Les ministres de l’Immigration Eric Besson et de l’Education nationale Xavier Darcos ont préféré renoncer ce lundi à inaugurer la médiathèque de la Cité nationale de l’Histoire de l’Immigration à Paris, en raison de manifestations hostiles. Pourtant, cette médiathèque n’a rien de scandaleuse bien au contraire. Cette idée de musée de l’immigration avait été lancée il y a une quinzaine d’années par un collectif d’historiens avant d’être reprise par Lionel Jospin, alors Premier ministre, puis par Jacques Chirac qui l’avait inscrite dans son programme de campagne.

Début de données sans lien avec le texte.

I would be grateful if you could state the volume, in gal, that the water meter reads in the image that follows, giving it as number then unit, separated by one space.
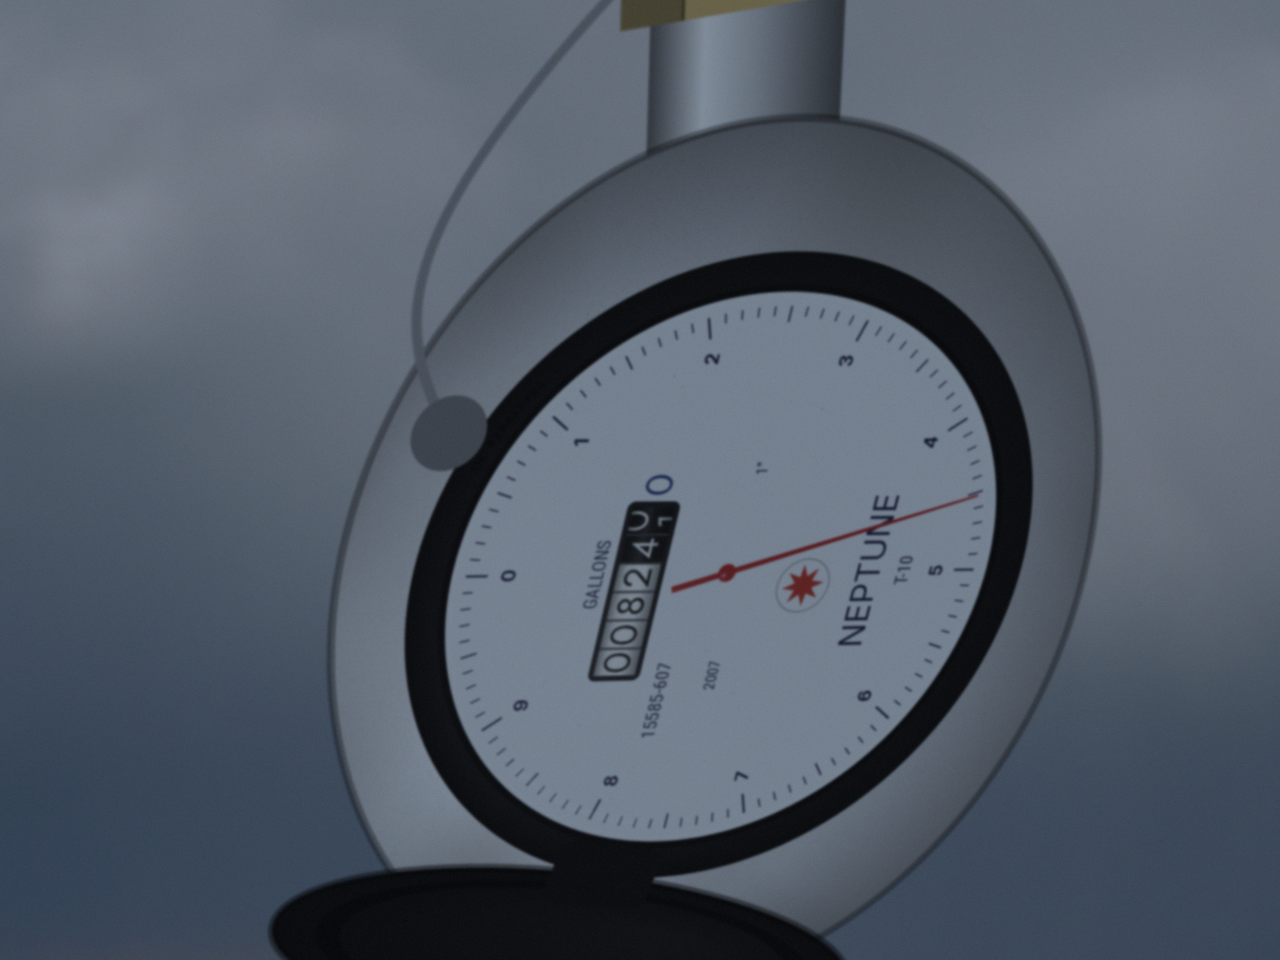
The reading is 82404.5 gal
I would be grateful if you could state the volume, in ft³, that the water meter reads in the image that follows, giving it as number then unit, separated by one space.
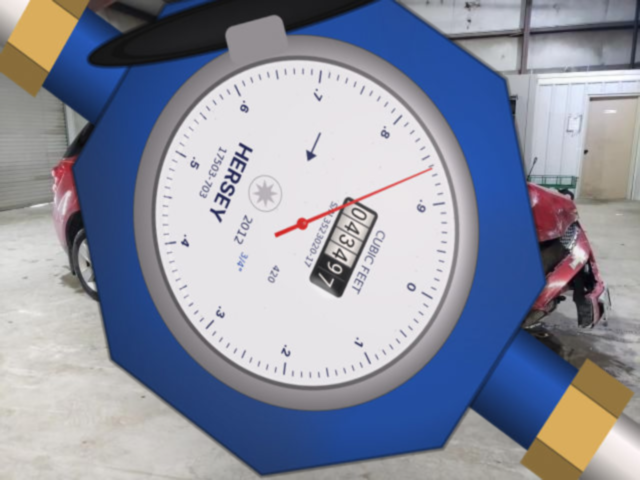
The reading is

Seulement voilà, il y a eu depuis le triomphe du sarkozisme en 2007, lequel a prospéré notamment sur l’exploitation politique méthodique du sentiment xénophobe. Depuis deux ans, l’identité nationale – concept équivoque sciemment emprunté à l’extrême droite – est le champ de préoccupation d’un ministère à part entière.

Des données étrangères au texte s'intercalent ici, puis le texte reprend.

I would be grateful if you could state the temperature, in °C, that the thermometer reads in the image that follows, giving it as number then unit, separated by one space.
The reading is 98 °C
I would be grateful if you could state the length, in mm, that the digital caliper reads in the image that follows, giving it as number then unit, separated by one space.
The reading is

Jamais depuis le régime de Vichy de sinistre mémoire, l’identité nationale n’avait été un tel enjeu politique et l’occasion pour la Droite de laisser libre cours à ses fantasmes de dilution de la Nation.
Il y a là une rupture évidente et inquiétante avec le modèle républicain. Ce que, soit dit en passant, Xavier Darcos – chahuté aujourd’hui – relevait lui-même hier encore sur Radio-J à propos du projet d’instauration de statistiques ethniques proposé par le commissaire à la Diversité et à l’Egalité des chances Yazid Sabeg :
«Je suis assez sceptique […] Je ne suis pas par nature poussé à cette idée qu’il faudrait avoir des classements qui référeraient à des origines ethniques […] Ce qui est proposé là rompt avec la tradition de ce qu’est la nation française depuis le XIXe siècle […] La nation française s’est fondée sur une idée de creuset […] Elle ne s’est jamais conçue à partir de considérations ethniques mais à partir de l’adhésion à un projet collectif de personnes venues de diverses origines et de diverses conditions.»

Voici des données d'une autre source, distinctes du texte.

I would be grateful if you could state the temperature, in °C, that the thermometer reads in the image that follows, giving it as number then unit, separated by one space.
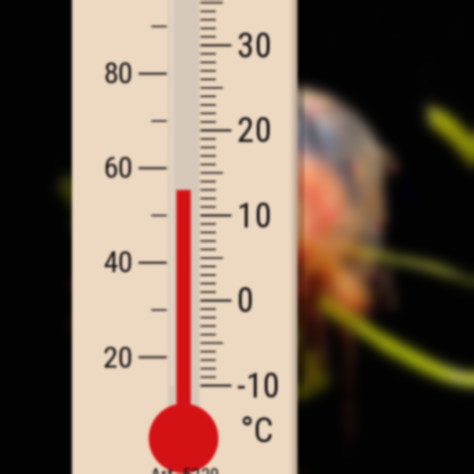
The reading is 13 °C
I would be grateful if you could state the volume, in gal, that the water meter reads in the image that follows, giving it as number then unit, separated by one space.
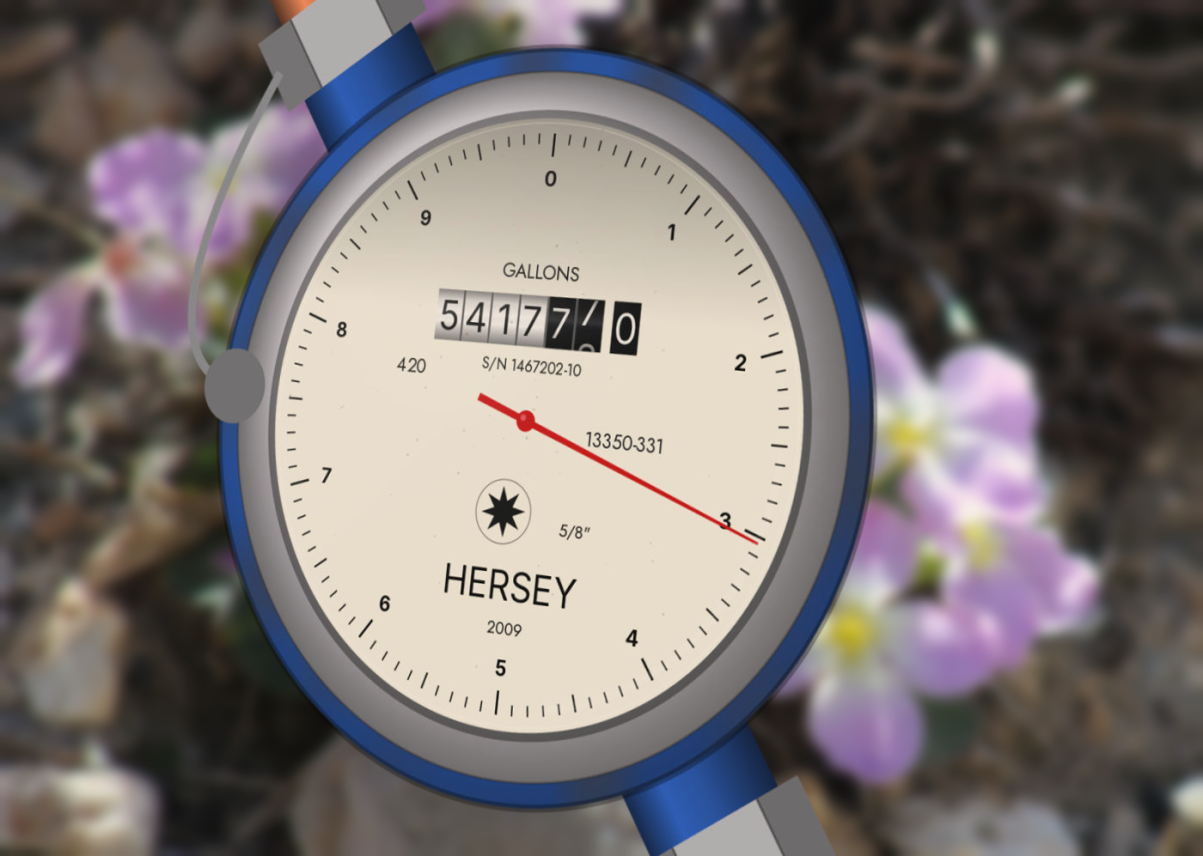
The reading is 5417773.0 gal
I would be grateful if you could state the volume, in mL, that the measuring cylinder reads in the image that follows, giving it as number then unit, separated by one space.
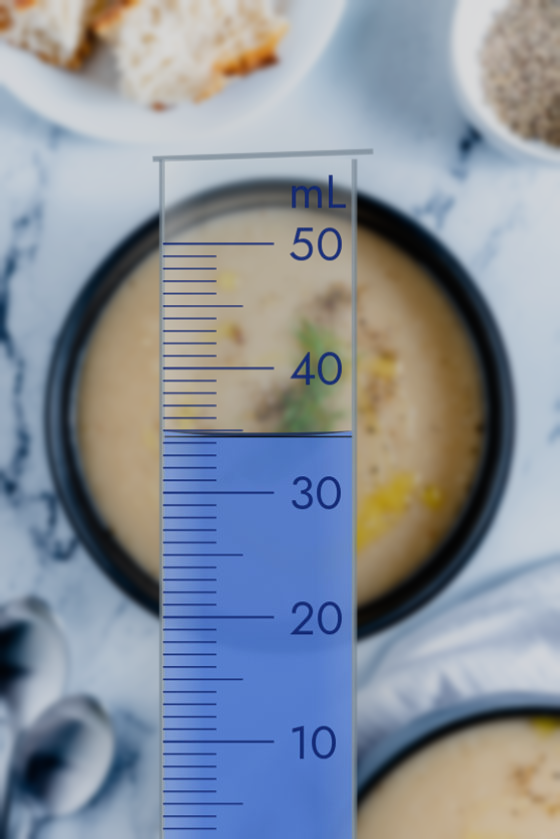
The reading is 34.5 mL
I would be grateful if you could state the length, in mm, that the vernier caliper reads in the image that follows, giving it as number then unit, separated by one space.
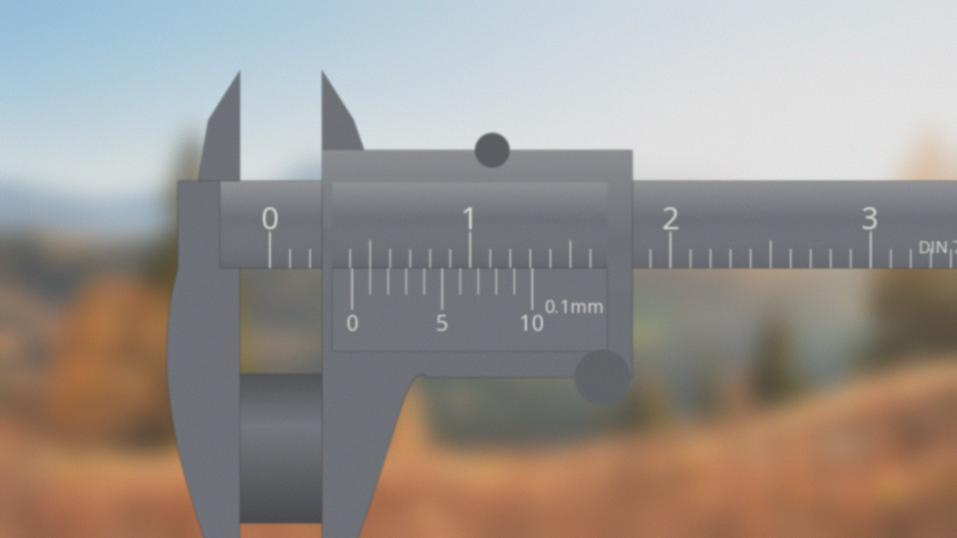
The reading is 4.1 mm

Il y a presque un an, nous écrivions dans un billet intitulé «l’identité nationale à l’épreuve du sarkozisme» :
«[Ce modèle antirépublicain] représente une stratégie délibérée et savamment menée de conquête des idées préalable à la conquête du pouvoir. La « lepenisation des esprits », qui s’est opérée pendant 25 ans dans notre pays, a trouvé son incarnation politique à peine allégée dans le sarkozisme. Là où Le Pen parlait clairement dans ses imprécations xénophobes et racistes d’« invasion musulmane » ou d’« invasion de ressortissants de pays du tiers monde », le sarkozisme y substitue l’image volontairement énigmatique, floue et imprécise de «l’immigré clandestin». Cet artifice de langage permet ainsi de catalyser impunément les discours les plus extrêmes en les parant de l’auréole de la légalité et de la défense de la cause du Français moyen, présenté comme la seule victime impuissante du « mondialisme » et de « l’Etablissement » (les amis de Sarkozy parlent plutôt volontiers de «bien pensance» ou bien reprennent à leur compte des expressions qui ont fait florès telles que « pensée unique », « bobos », « conformisme intellectuel », etc.).»
Depuis deux ans, la France s’est lancée dans une politique répressive en matière d’immigration dont les spécialistes de la Commission Mazeaud, pourtant mandatés par les pouvoirs publics, ont souligné en juillet dernier la redoutable inefficacité.
Rappelons aussi que la Cité de l’immigration n’a jamais suscité l’enthousiasme du Leader Minimo et de sa bande. En octobre 2007, celle-ci avait été inaugurée dans l’indifférence des pouvoirs publics. Sarkozy n’avait pas daigné s’y déplacer, pas plus que Brice Hortefeux, ministre de tutelle de l’époque, et prédécesseur de la merde morale qui, aujourd’hui, fait office de gardien de l’identité nationale.